The expectations are even higher for a Sixers squad with three star players in Joel Embiid, Jimmy Butler, and Ben Simmons, and the fourth-best record in the Eastern Conference.

Yet, they still can’t beat the Wizards on their home floor.

So what’s the problem?

“I don’t know,” coach Brett Brown said.

Nor does T.J. McConnell.

“If I had that answer, I would tell you,” the reserve point guard said. “I don’t know what it is. We get clapped every time we play here. Like I said, I wish I could tell you.”

But Wednesday’s setback was surprising.

Washington (17-25) is without three starters. All-Star point guard John Wall underwent season-ending heel surgery. Center Dwight Howard is sidelined following spinal surgery, and power forward Markieff Morris is out with neck and back issues.

The Sixers had flat-out dominated the undermanned Wizards, 132-115, a night earlier in at the Wells Fargo Center.

But it was a different story in Washington despite Embiid’s game highs of 35 points, 14 rebounds and three blocks.

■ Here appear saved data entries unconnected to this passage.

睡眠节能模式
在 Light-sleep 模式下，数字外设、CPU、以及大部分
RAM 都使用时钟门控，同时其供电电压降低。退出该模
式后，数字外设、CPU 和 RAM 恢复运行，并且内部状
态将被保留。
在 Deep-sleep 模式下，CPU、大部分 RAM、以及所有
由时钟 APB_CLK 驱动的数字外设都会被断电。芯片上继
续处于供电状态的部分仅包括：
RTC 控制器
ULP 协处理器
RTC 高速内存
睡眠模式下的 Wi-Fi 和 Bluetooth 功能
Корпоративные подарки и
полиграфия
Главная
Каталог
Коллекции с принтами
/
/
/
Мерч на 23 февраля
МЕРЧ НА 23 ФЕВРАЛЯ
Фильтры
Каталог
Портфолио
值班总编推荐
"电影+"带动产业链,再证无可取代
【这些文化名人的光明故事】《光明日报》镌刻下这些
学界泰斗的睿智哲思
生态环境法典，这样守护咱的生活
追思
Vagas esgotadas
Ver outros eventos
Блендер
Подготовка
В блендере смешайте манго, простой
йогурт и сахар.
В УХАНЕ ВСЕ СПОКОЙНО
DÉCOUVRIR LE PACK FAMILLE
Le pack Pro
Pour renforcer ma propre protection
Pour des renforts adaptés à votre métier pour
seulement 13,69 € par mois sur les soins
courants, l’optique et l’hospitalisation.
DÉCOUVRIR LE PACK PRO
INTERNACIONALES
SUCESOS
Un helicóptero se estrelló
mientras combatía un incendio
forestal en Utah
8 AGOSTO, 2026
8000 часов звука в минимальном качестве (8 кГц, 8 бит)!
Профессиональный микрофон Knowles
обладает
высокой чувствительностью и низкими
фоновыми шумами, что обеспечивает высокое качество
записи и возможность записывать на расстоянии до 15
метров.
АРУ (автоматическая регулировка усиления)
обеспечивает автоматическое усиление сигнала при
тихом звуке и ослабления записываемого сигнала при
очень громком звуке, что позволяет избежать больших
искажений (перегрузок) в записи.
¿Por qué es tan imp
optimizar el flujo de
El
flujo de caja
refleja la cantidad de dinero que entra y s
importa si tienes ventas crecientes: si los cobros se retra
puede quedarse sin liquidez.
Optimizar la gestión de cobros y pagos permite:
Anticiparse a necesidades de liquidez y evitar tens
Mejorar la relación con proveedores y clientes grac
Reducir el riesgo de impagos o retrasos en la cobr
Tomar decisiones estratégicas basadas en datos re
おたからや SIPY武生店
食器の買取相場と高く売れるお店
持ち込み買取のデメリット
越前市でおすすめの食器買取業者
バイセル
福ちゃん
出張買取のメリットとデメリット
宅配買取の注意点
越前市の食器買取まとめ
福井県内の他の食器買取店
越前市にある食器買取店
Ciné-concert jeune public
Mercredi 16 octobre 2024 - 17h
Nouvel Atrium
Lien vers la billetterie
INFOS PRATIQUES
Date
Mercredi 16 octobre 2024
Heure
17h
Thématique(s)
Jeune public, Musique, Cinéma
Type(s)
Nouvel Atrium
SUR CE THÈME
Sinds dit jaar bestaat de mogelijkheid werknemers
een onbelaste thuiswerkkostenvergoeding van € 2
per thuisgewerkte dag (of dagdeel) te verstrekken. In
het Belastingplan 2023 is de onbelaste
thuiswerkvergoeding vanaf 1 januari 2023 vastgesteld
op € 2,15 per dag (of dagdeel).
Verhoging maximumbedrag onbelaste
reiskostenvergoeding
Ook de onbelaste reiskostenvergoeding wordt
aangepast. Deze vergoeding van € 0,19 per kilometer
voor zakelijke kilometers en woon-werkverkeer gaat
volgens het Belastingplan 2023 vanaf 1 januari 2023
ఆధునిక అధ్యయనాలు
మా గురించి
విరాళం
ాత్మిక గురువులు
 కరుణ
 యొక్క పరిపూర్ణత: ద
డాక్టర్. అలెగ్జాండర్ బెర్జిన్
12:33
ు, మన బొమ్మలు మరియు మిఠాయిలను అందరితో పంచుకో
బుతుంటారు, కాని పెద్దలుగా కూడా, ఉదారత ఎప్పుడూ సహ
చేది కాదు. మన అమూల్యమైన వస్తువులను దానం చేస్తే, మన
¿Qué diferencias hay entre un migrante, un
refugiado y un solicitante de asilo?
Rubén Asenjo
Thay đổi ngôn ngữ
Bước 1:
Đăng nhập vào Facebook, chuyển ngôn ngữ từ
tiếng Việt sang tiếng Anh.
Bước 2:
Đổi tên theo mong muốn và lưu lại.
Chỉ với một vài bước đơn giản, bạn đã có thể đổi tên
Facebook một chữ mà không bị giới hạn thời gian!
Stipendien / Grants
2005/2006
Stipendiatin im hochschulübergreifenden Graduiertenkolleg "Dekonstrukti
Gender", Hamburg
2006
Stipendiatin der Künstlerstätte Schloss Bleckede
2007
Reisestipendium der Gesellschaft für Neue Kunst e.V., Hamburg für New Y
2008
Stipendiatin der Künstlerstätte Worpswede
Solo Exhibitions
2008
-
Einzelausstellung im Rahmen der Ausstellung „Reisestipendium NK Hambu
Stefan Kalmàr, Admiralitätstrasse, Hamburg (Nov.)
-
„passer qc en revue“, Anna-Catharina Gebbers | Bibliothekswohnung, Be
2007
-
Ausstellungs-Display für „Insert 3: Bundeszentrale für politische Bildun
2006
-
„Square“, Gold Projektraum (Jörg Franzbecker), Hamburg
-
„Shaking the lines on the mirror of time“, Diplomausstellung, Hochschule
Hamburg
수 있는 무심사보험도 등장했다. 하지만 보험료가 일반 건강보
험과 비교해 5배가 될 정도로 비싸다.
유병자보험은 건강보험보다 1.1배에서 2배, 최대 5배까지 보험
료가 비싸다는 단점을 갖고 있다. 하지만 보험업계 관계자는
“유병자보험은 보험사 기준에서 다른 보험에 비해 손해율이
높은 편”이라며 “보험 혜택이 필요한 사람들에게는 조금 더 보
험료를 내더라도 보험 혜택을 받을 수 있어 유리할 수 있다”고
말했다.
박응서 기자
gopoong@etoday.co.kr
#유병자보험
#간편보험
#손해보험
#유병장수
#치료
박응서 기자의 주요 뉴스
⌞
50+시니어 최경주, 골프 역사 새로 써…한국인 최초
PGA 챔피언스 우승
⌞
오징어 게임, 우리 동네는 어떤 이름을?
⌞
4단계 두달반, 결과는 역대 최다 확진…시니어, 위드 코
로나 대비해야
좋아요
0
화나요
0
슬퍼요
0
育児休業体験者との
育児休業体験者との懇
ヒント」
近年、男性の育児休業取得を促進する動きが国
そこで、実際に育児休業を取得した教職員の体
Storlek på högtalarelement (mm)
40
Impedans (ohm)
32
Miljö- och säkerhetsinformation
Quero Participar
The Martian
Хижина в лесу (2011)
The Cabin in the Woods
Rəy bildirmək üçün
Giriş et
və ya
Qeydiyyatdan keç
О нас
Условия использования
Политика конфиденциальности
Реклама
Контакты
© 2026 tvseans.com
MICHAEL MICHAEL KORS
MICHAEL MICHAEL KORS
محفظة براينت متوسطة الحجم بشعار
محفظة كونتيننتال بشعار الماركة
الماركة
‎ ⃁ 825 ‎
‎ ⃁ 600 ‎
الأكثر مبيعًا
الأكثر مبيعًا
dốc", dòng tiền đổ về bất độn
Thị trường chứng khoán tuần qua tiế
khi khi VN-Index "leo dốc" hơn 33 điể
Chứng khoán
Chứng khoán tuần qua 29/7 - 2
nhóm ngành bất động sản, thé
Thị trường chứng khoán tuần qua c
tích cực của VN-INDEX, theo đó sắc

The Sixers were a step slow in just about everything they did. They also struggled from the field, shooting 29.6 percent (8-for-27) on three-pointers. Even that number was a bit misleading. Furkan Korkmaz drained three three-pointers in the final 1 minute, 31 seconds with the final outcome all but decided. The Sixers also had 24 turnovers, with Embiid and Simmons committing seven apiece. And Philly was doomed by its bench. The Wizards had a 51-12 advantage in bench points.

“They created stuff out of our turnovers,” Brown said. “For them to take off [after turnovers] and turn it into a track meet was difficult to defend. It really was. [Turnovers are] the launching pad to a lot of our problems.”

The Sixers especially had a tough time defending starters Bradley Beal and Trevor Ariza, and reserve Otto Porter.

Beal, an All-Star shooting guard, finished with 34 points while making six of 11 three-pointers one night after scoring 28 points. Meanwhile, Porter and Ariza both had drastic improvements over Tuesday night. Porter had 23 points on 8-for-15 shooting. The swingman had 11 points on just 4-for-10 shooting on Tuesday. Small forward Ariza had 17 points after scoring just two on 1-for-7 shooting the previous night.

“It was a bad game,” Embiid said. “We took the night off, defensively.”

The Wizards opened up a commanding 26-point cushion (88-62) on Ariza’s layup with 3:53 left in the third quarter. The Sixers got within 12 points (102-90) on Butler’s foul shots with 6:42 to play. But that was as close as they would get.

Butler had 23 points and nine rebounds, while Simmons finished with 15 points, 10 rebounds and eight assists. Landry Shamet had just five points after producing a game- and career-high 29 points on Tuesday. The reserve shooting guard briefly left the game in the fourth quarter after being poked in the eye.

The Sixers were without JJ Redick for the second straight game due to lower-back tightness. The loss dropped dropped the Sixers to 1-5 in the second games of back-to-backs.

“For whatever reason, we do not play well in back-to-back games,” Brown said. “You look at our record. Everybody can go different places and find reasons for that. But this is a fact.”

Brown gave the Wizards credit for their energy. But he didn’t feel that the Sixers were sharp.

“I really don’t,” Brown said. 'Whatever reason we weren’t sharp tonight and ... it resulted into a lot of different things, one of them 24 turnovers."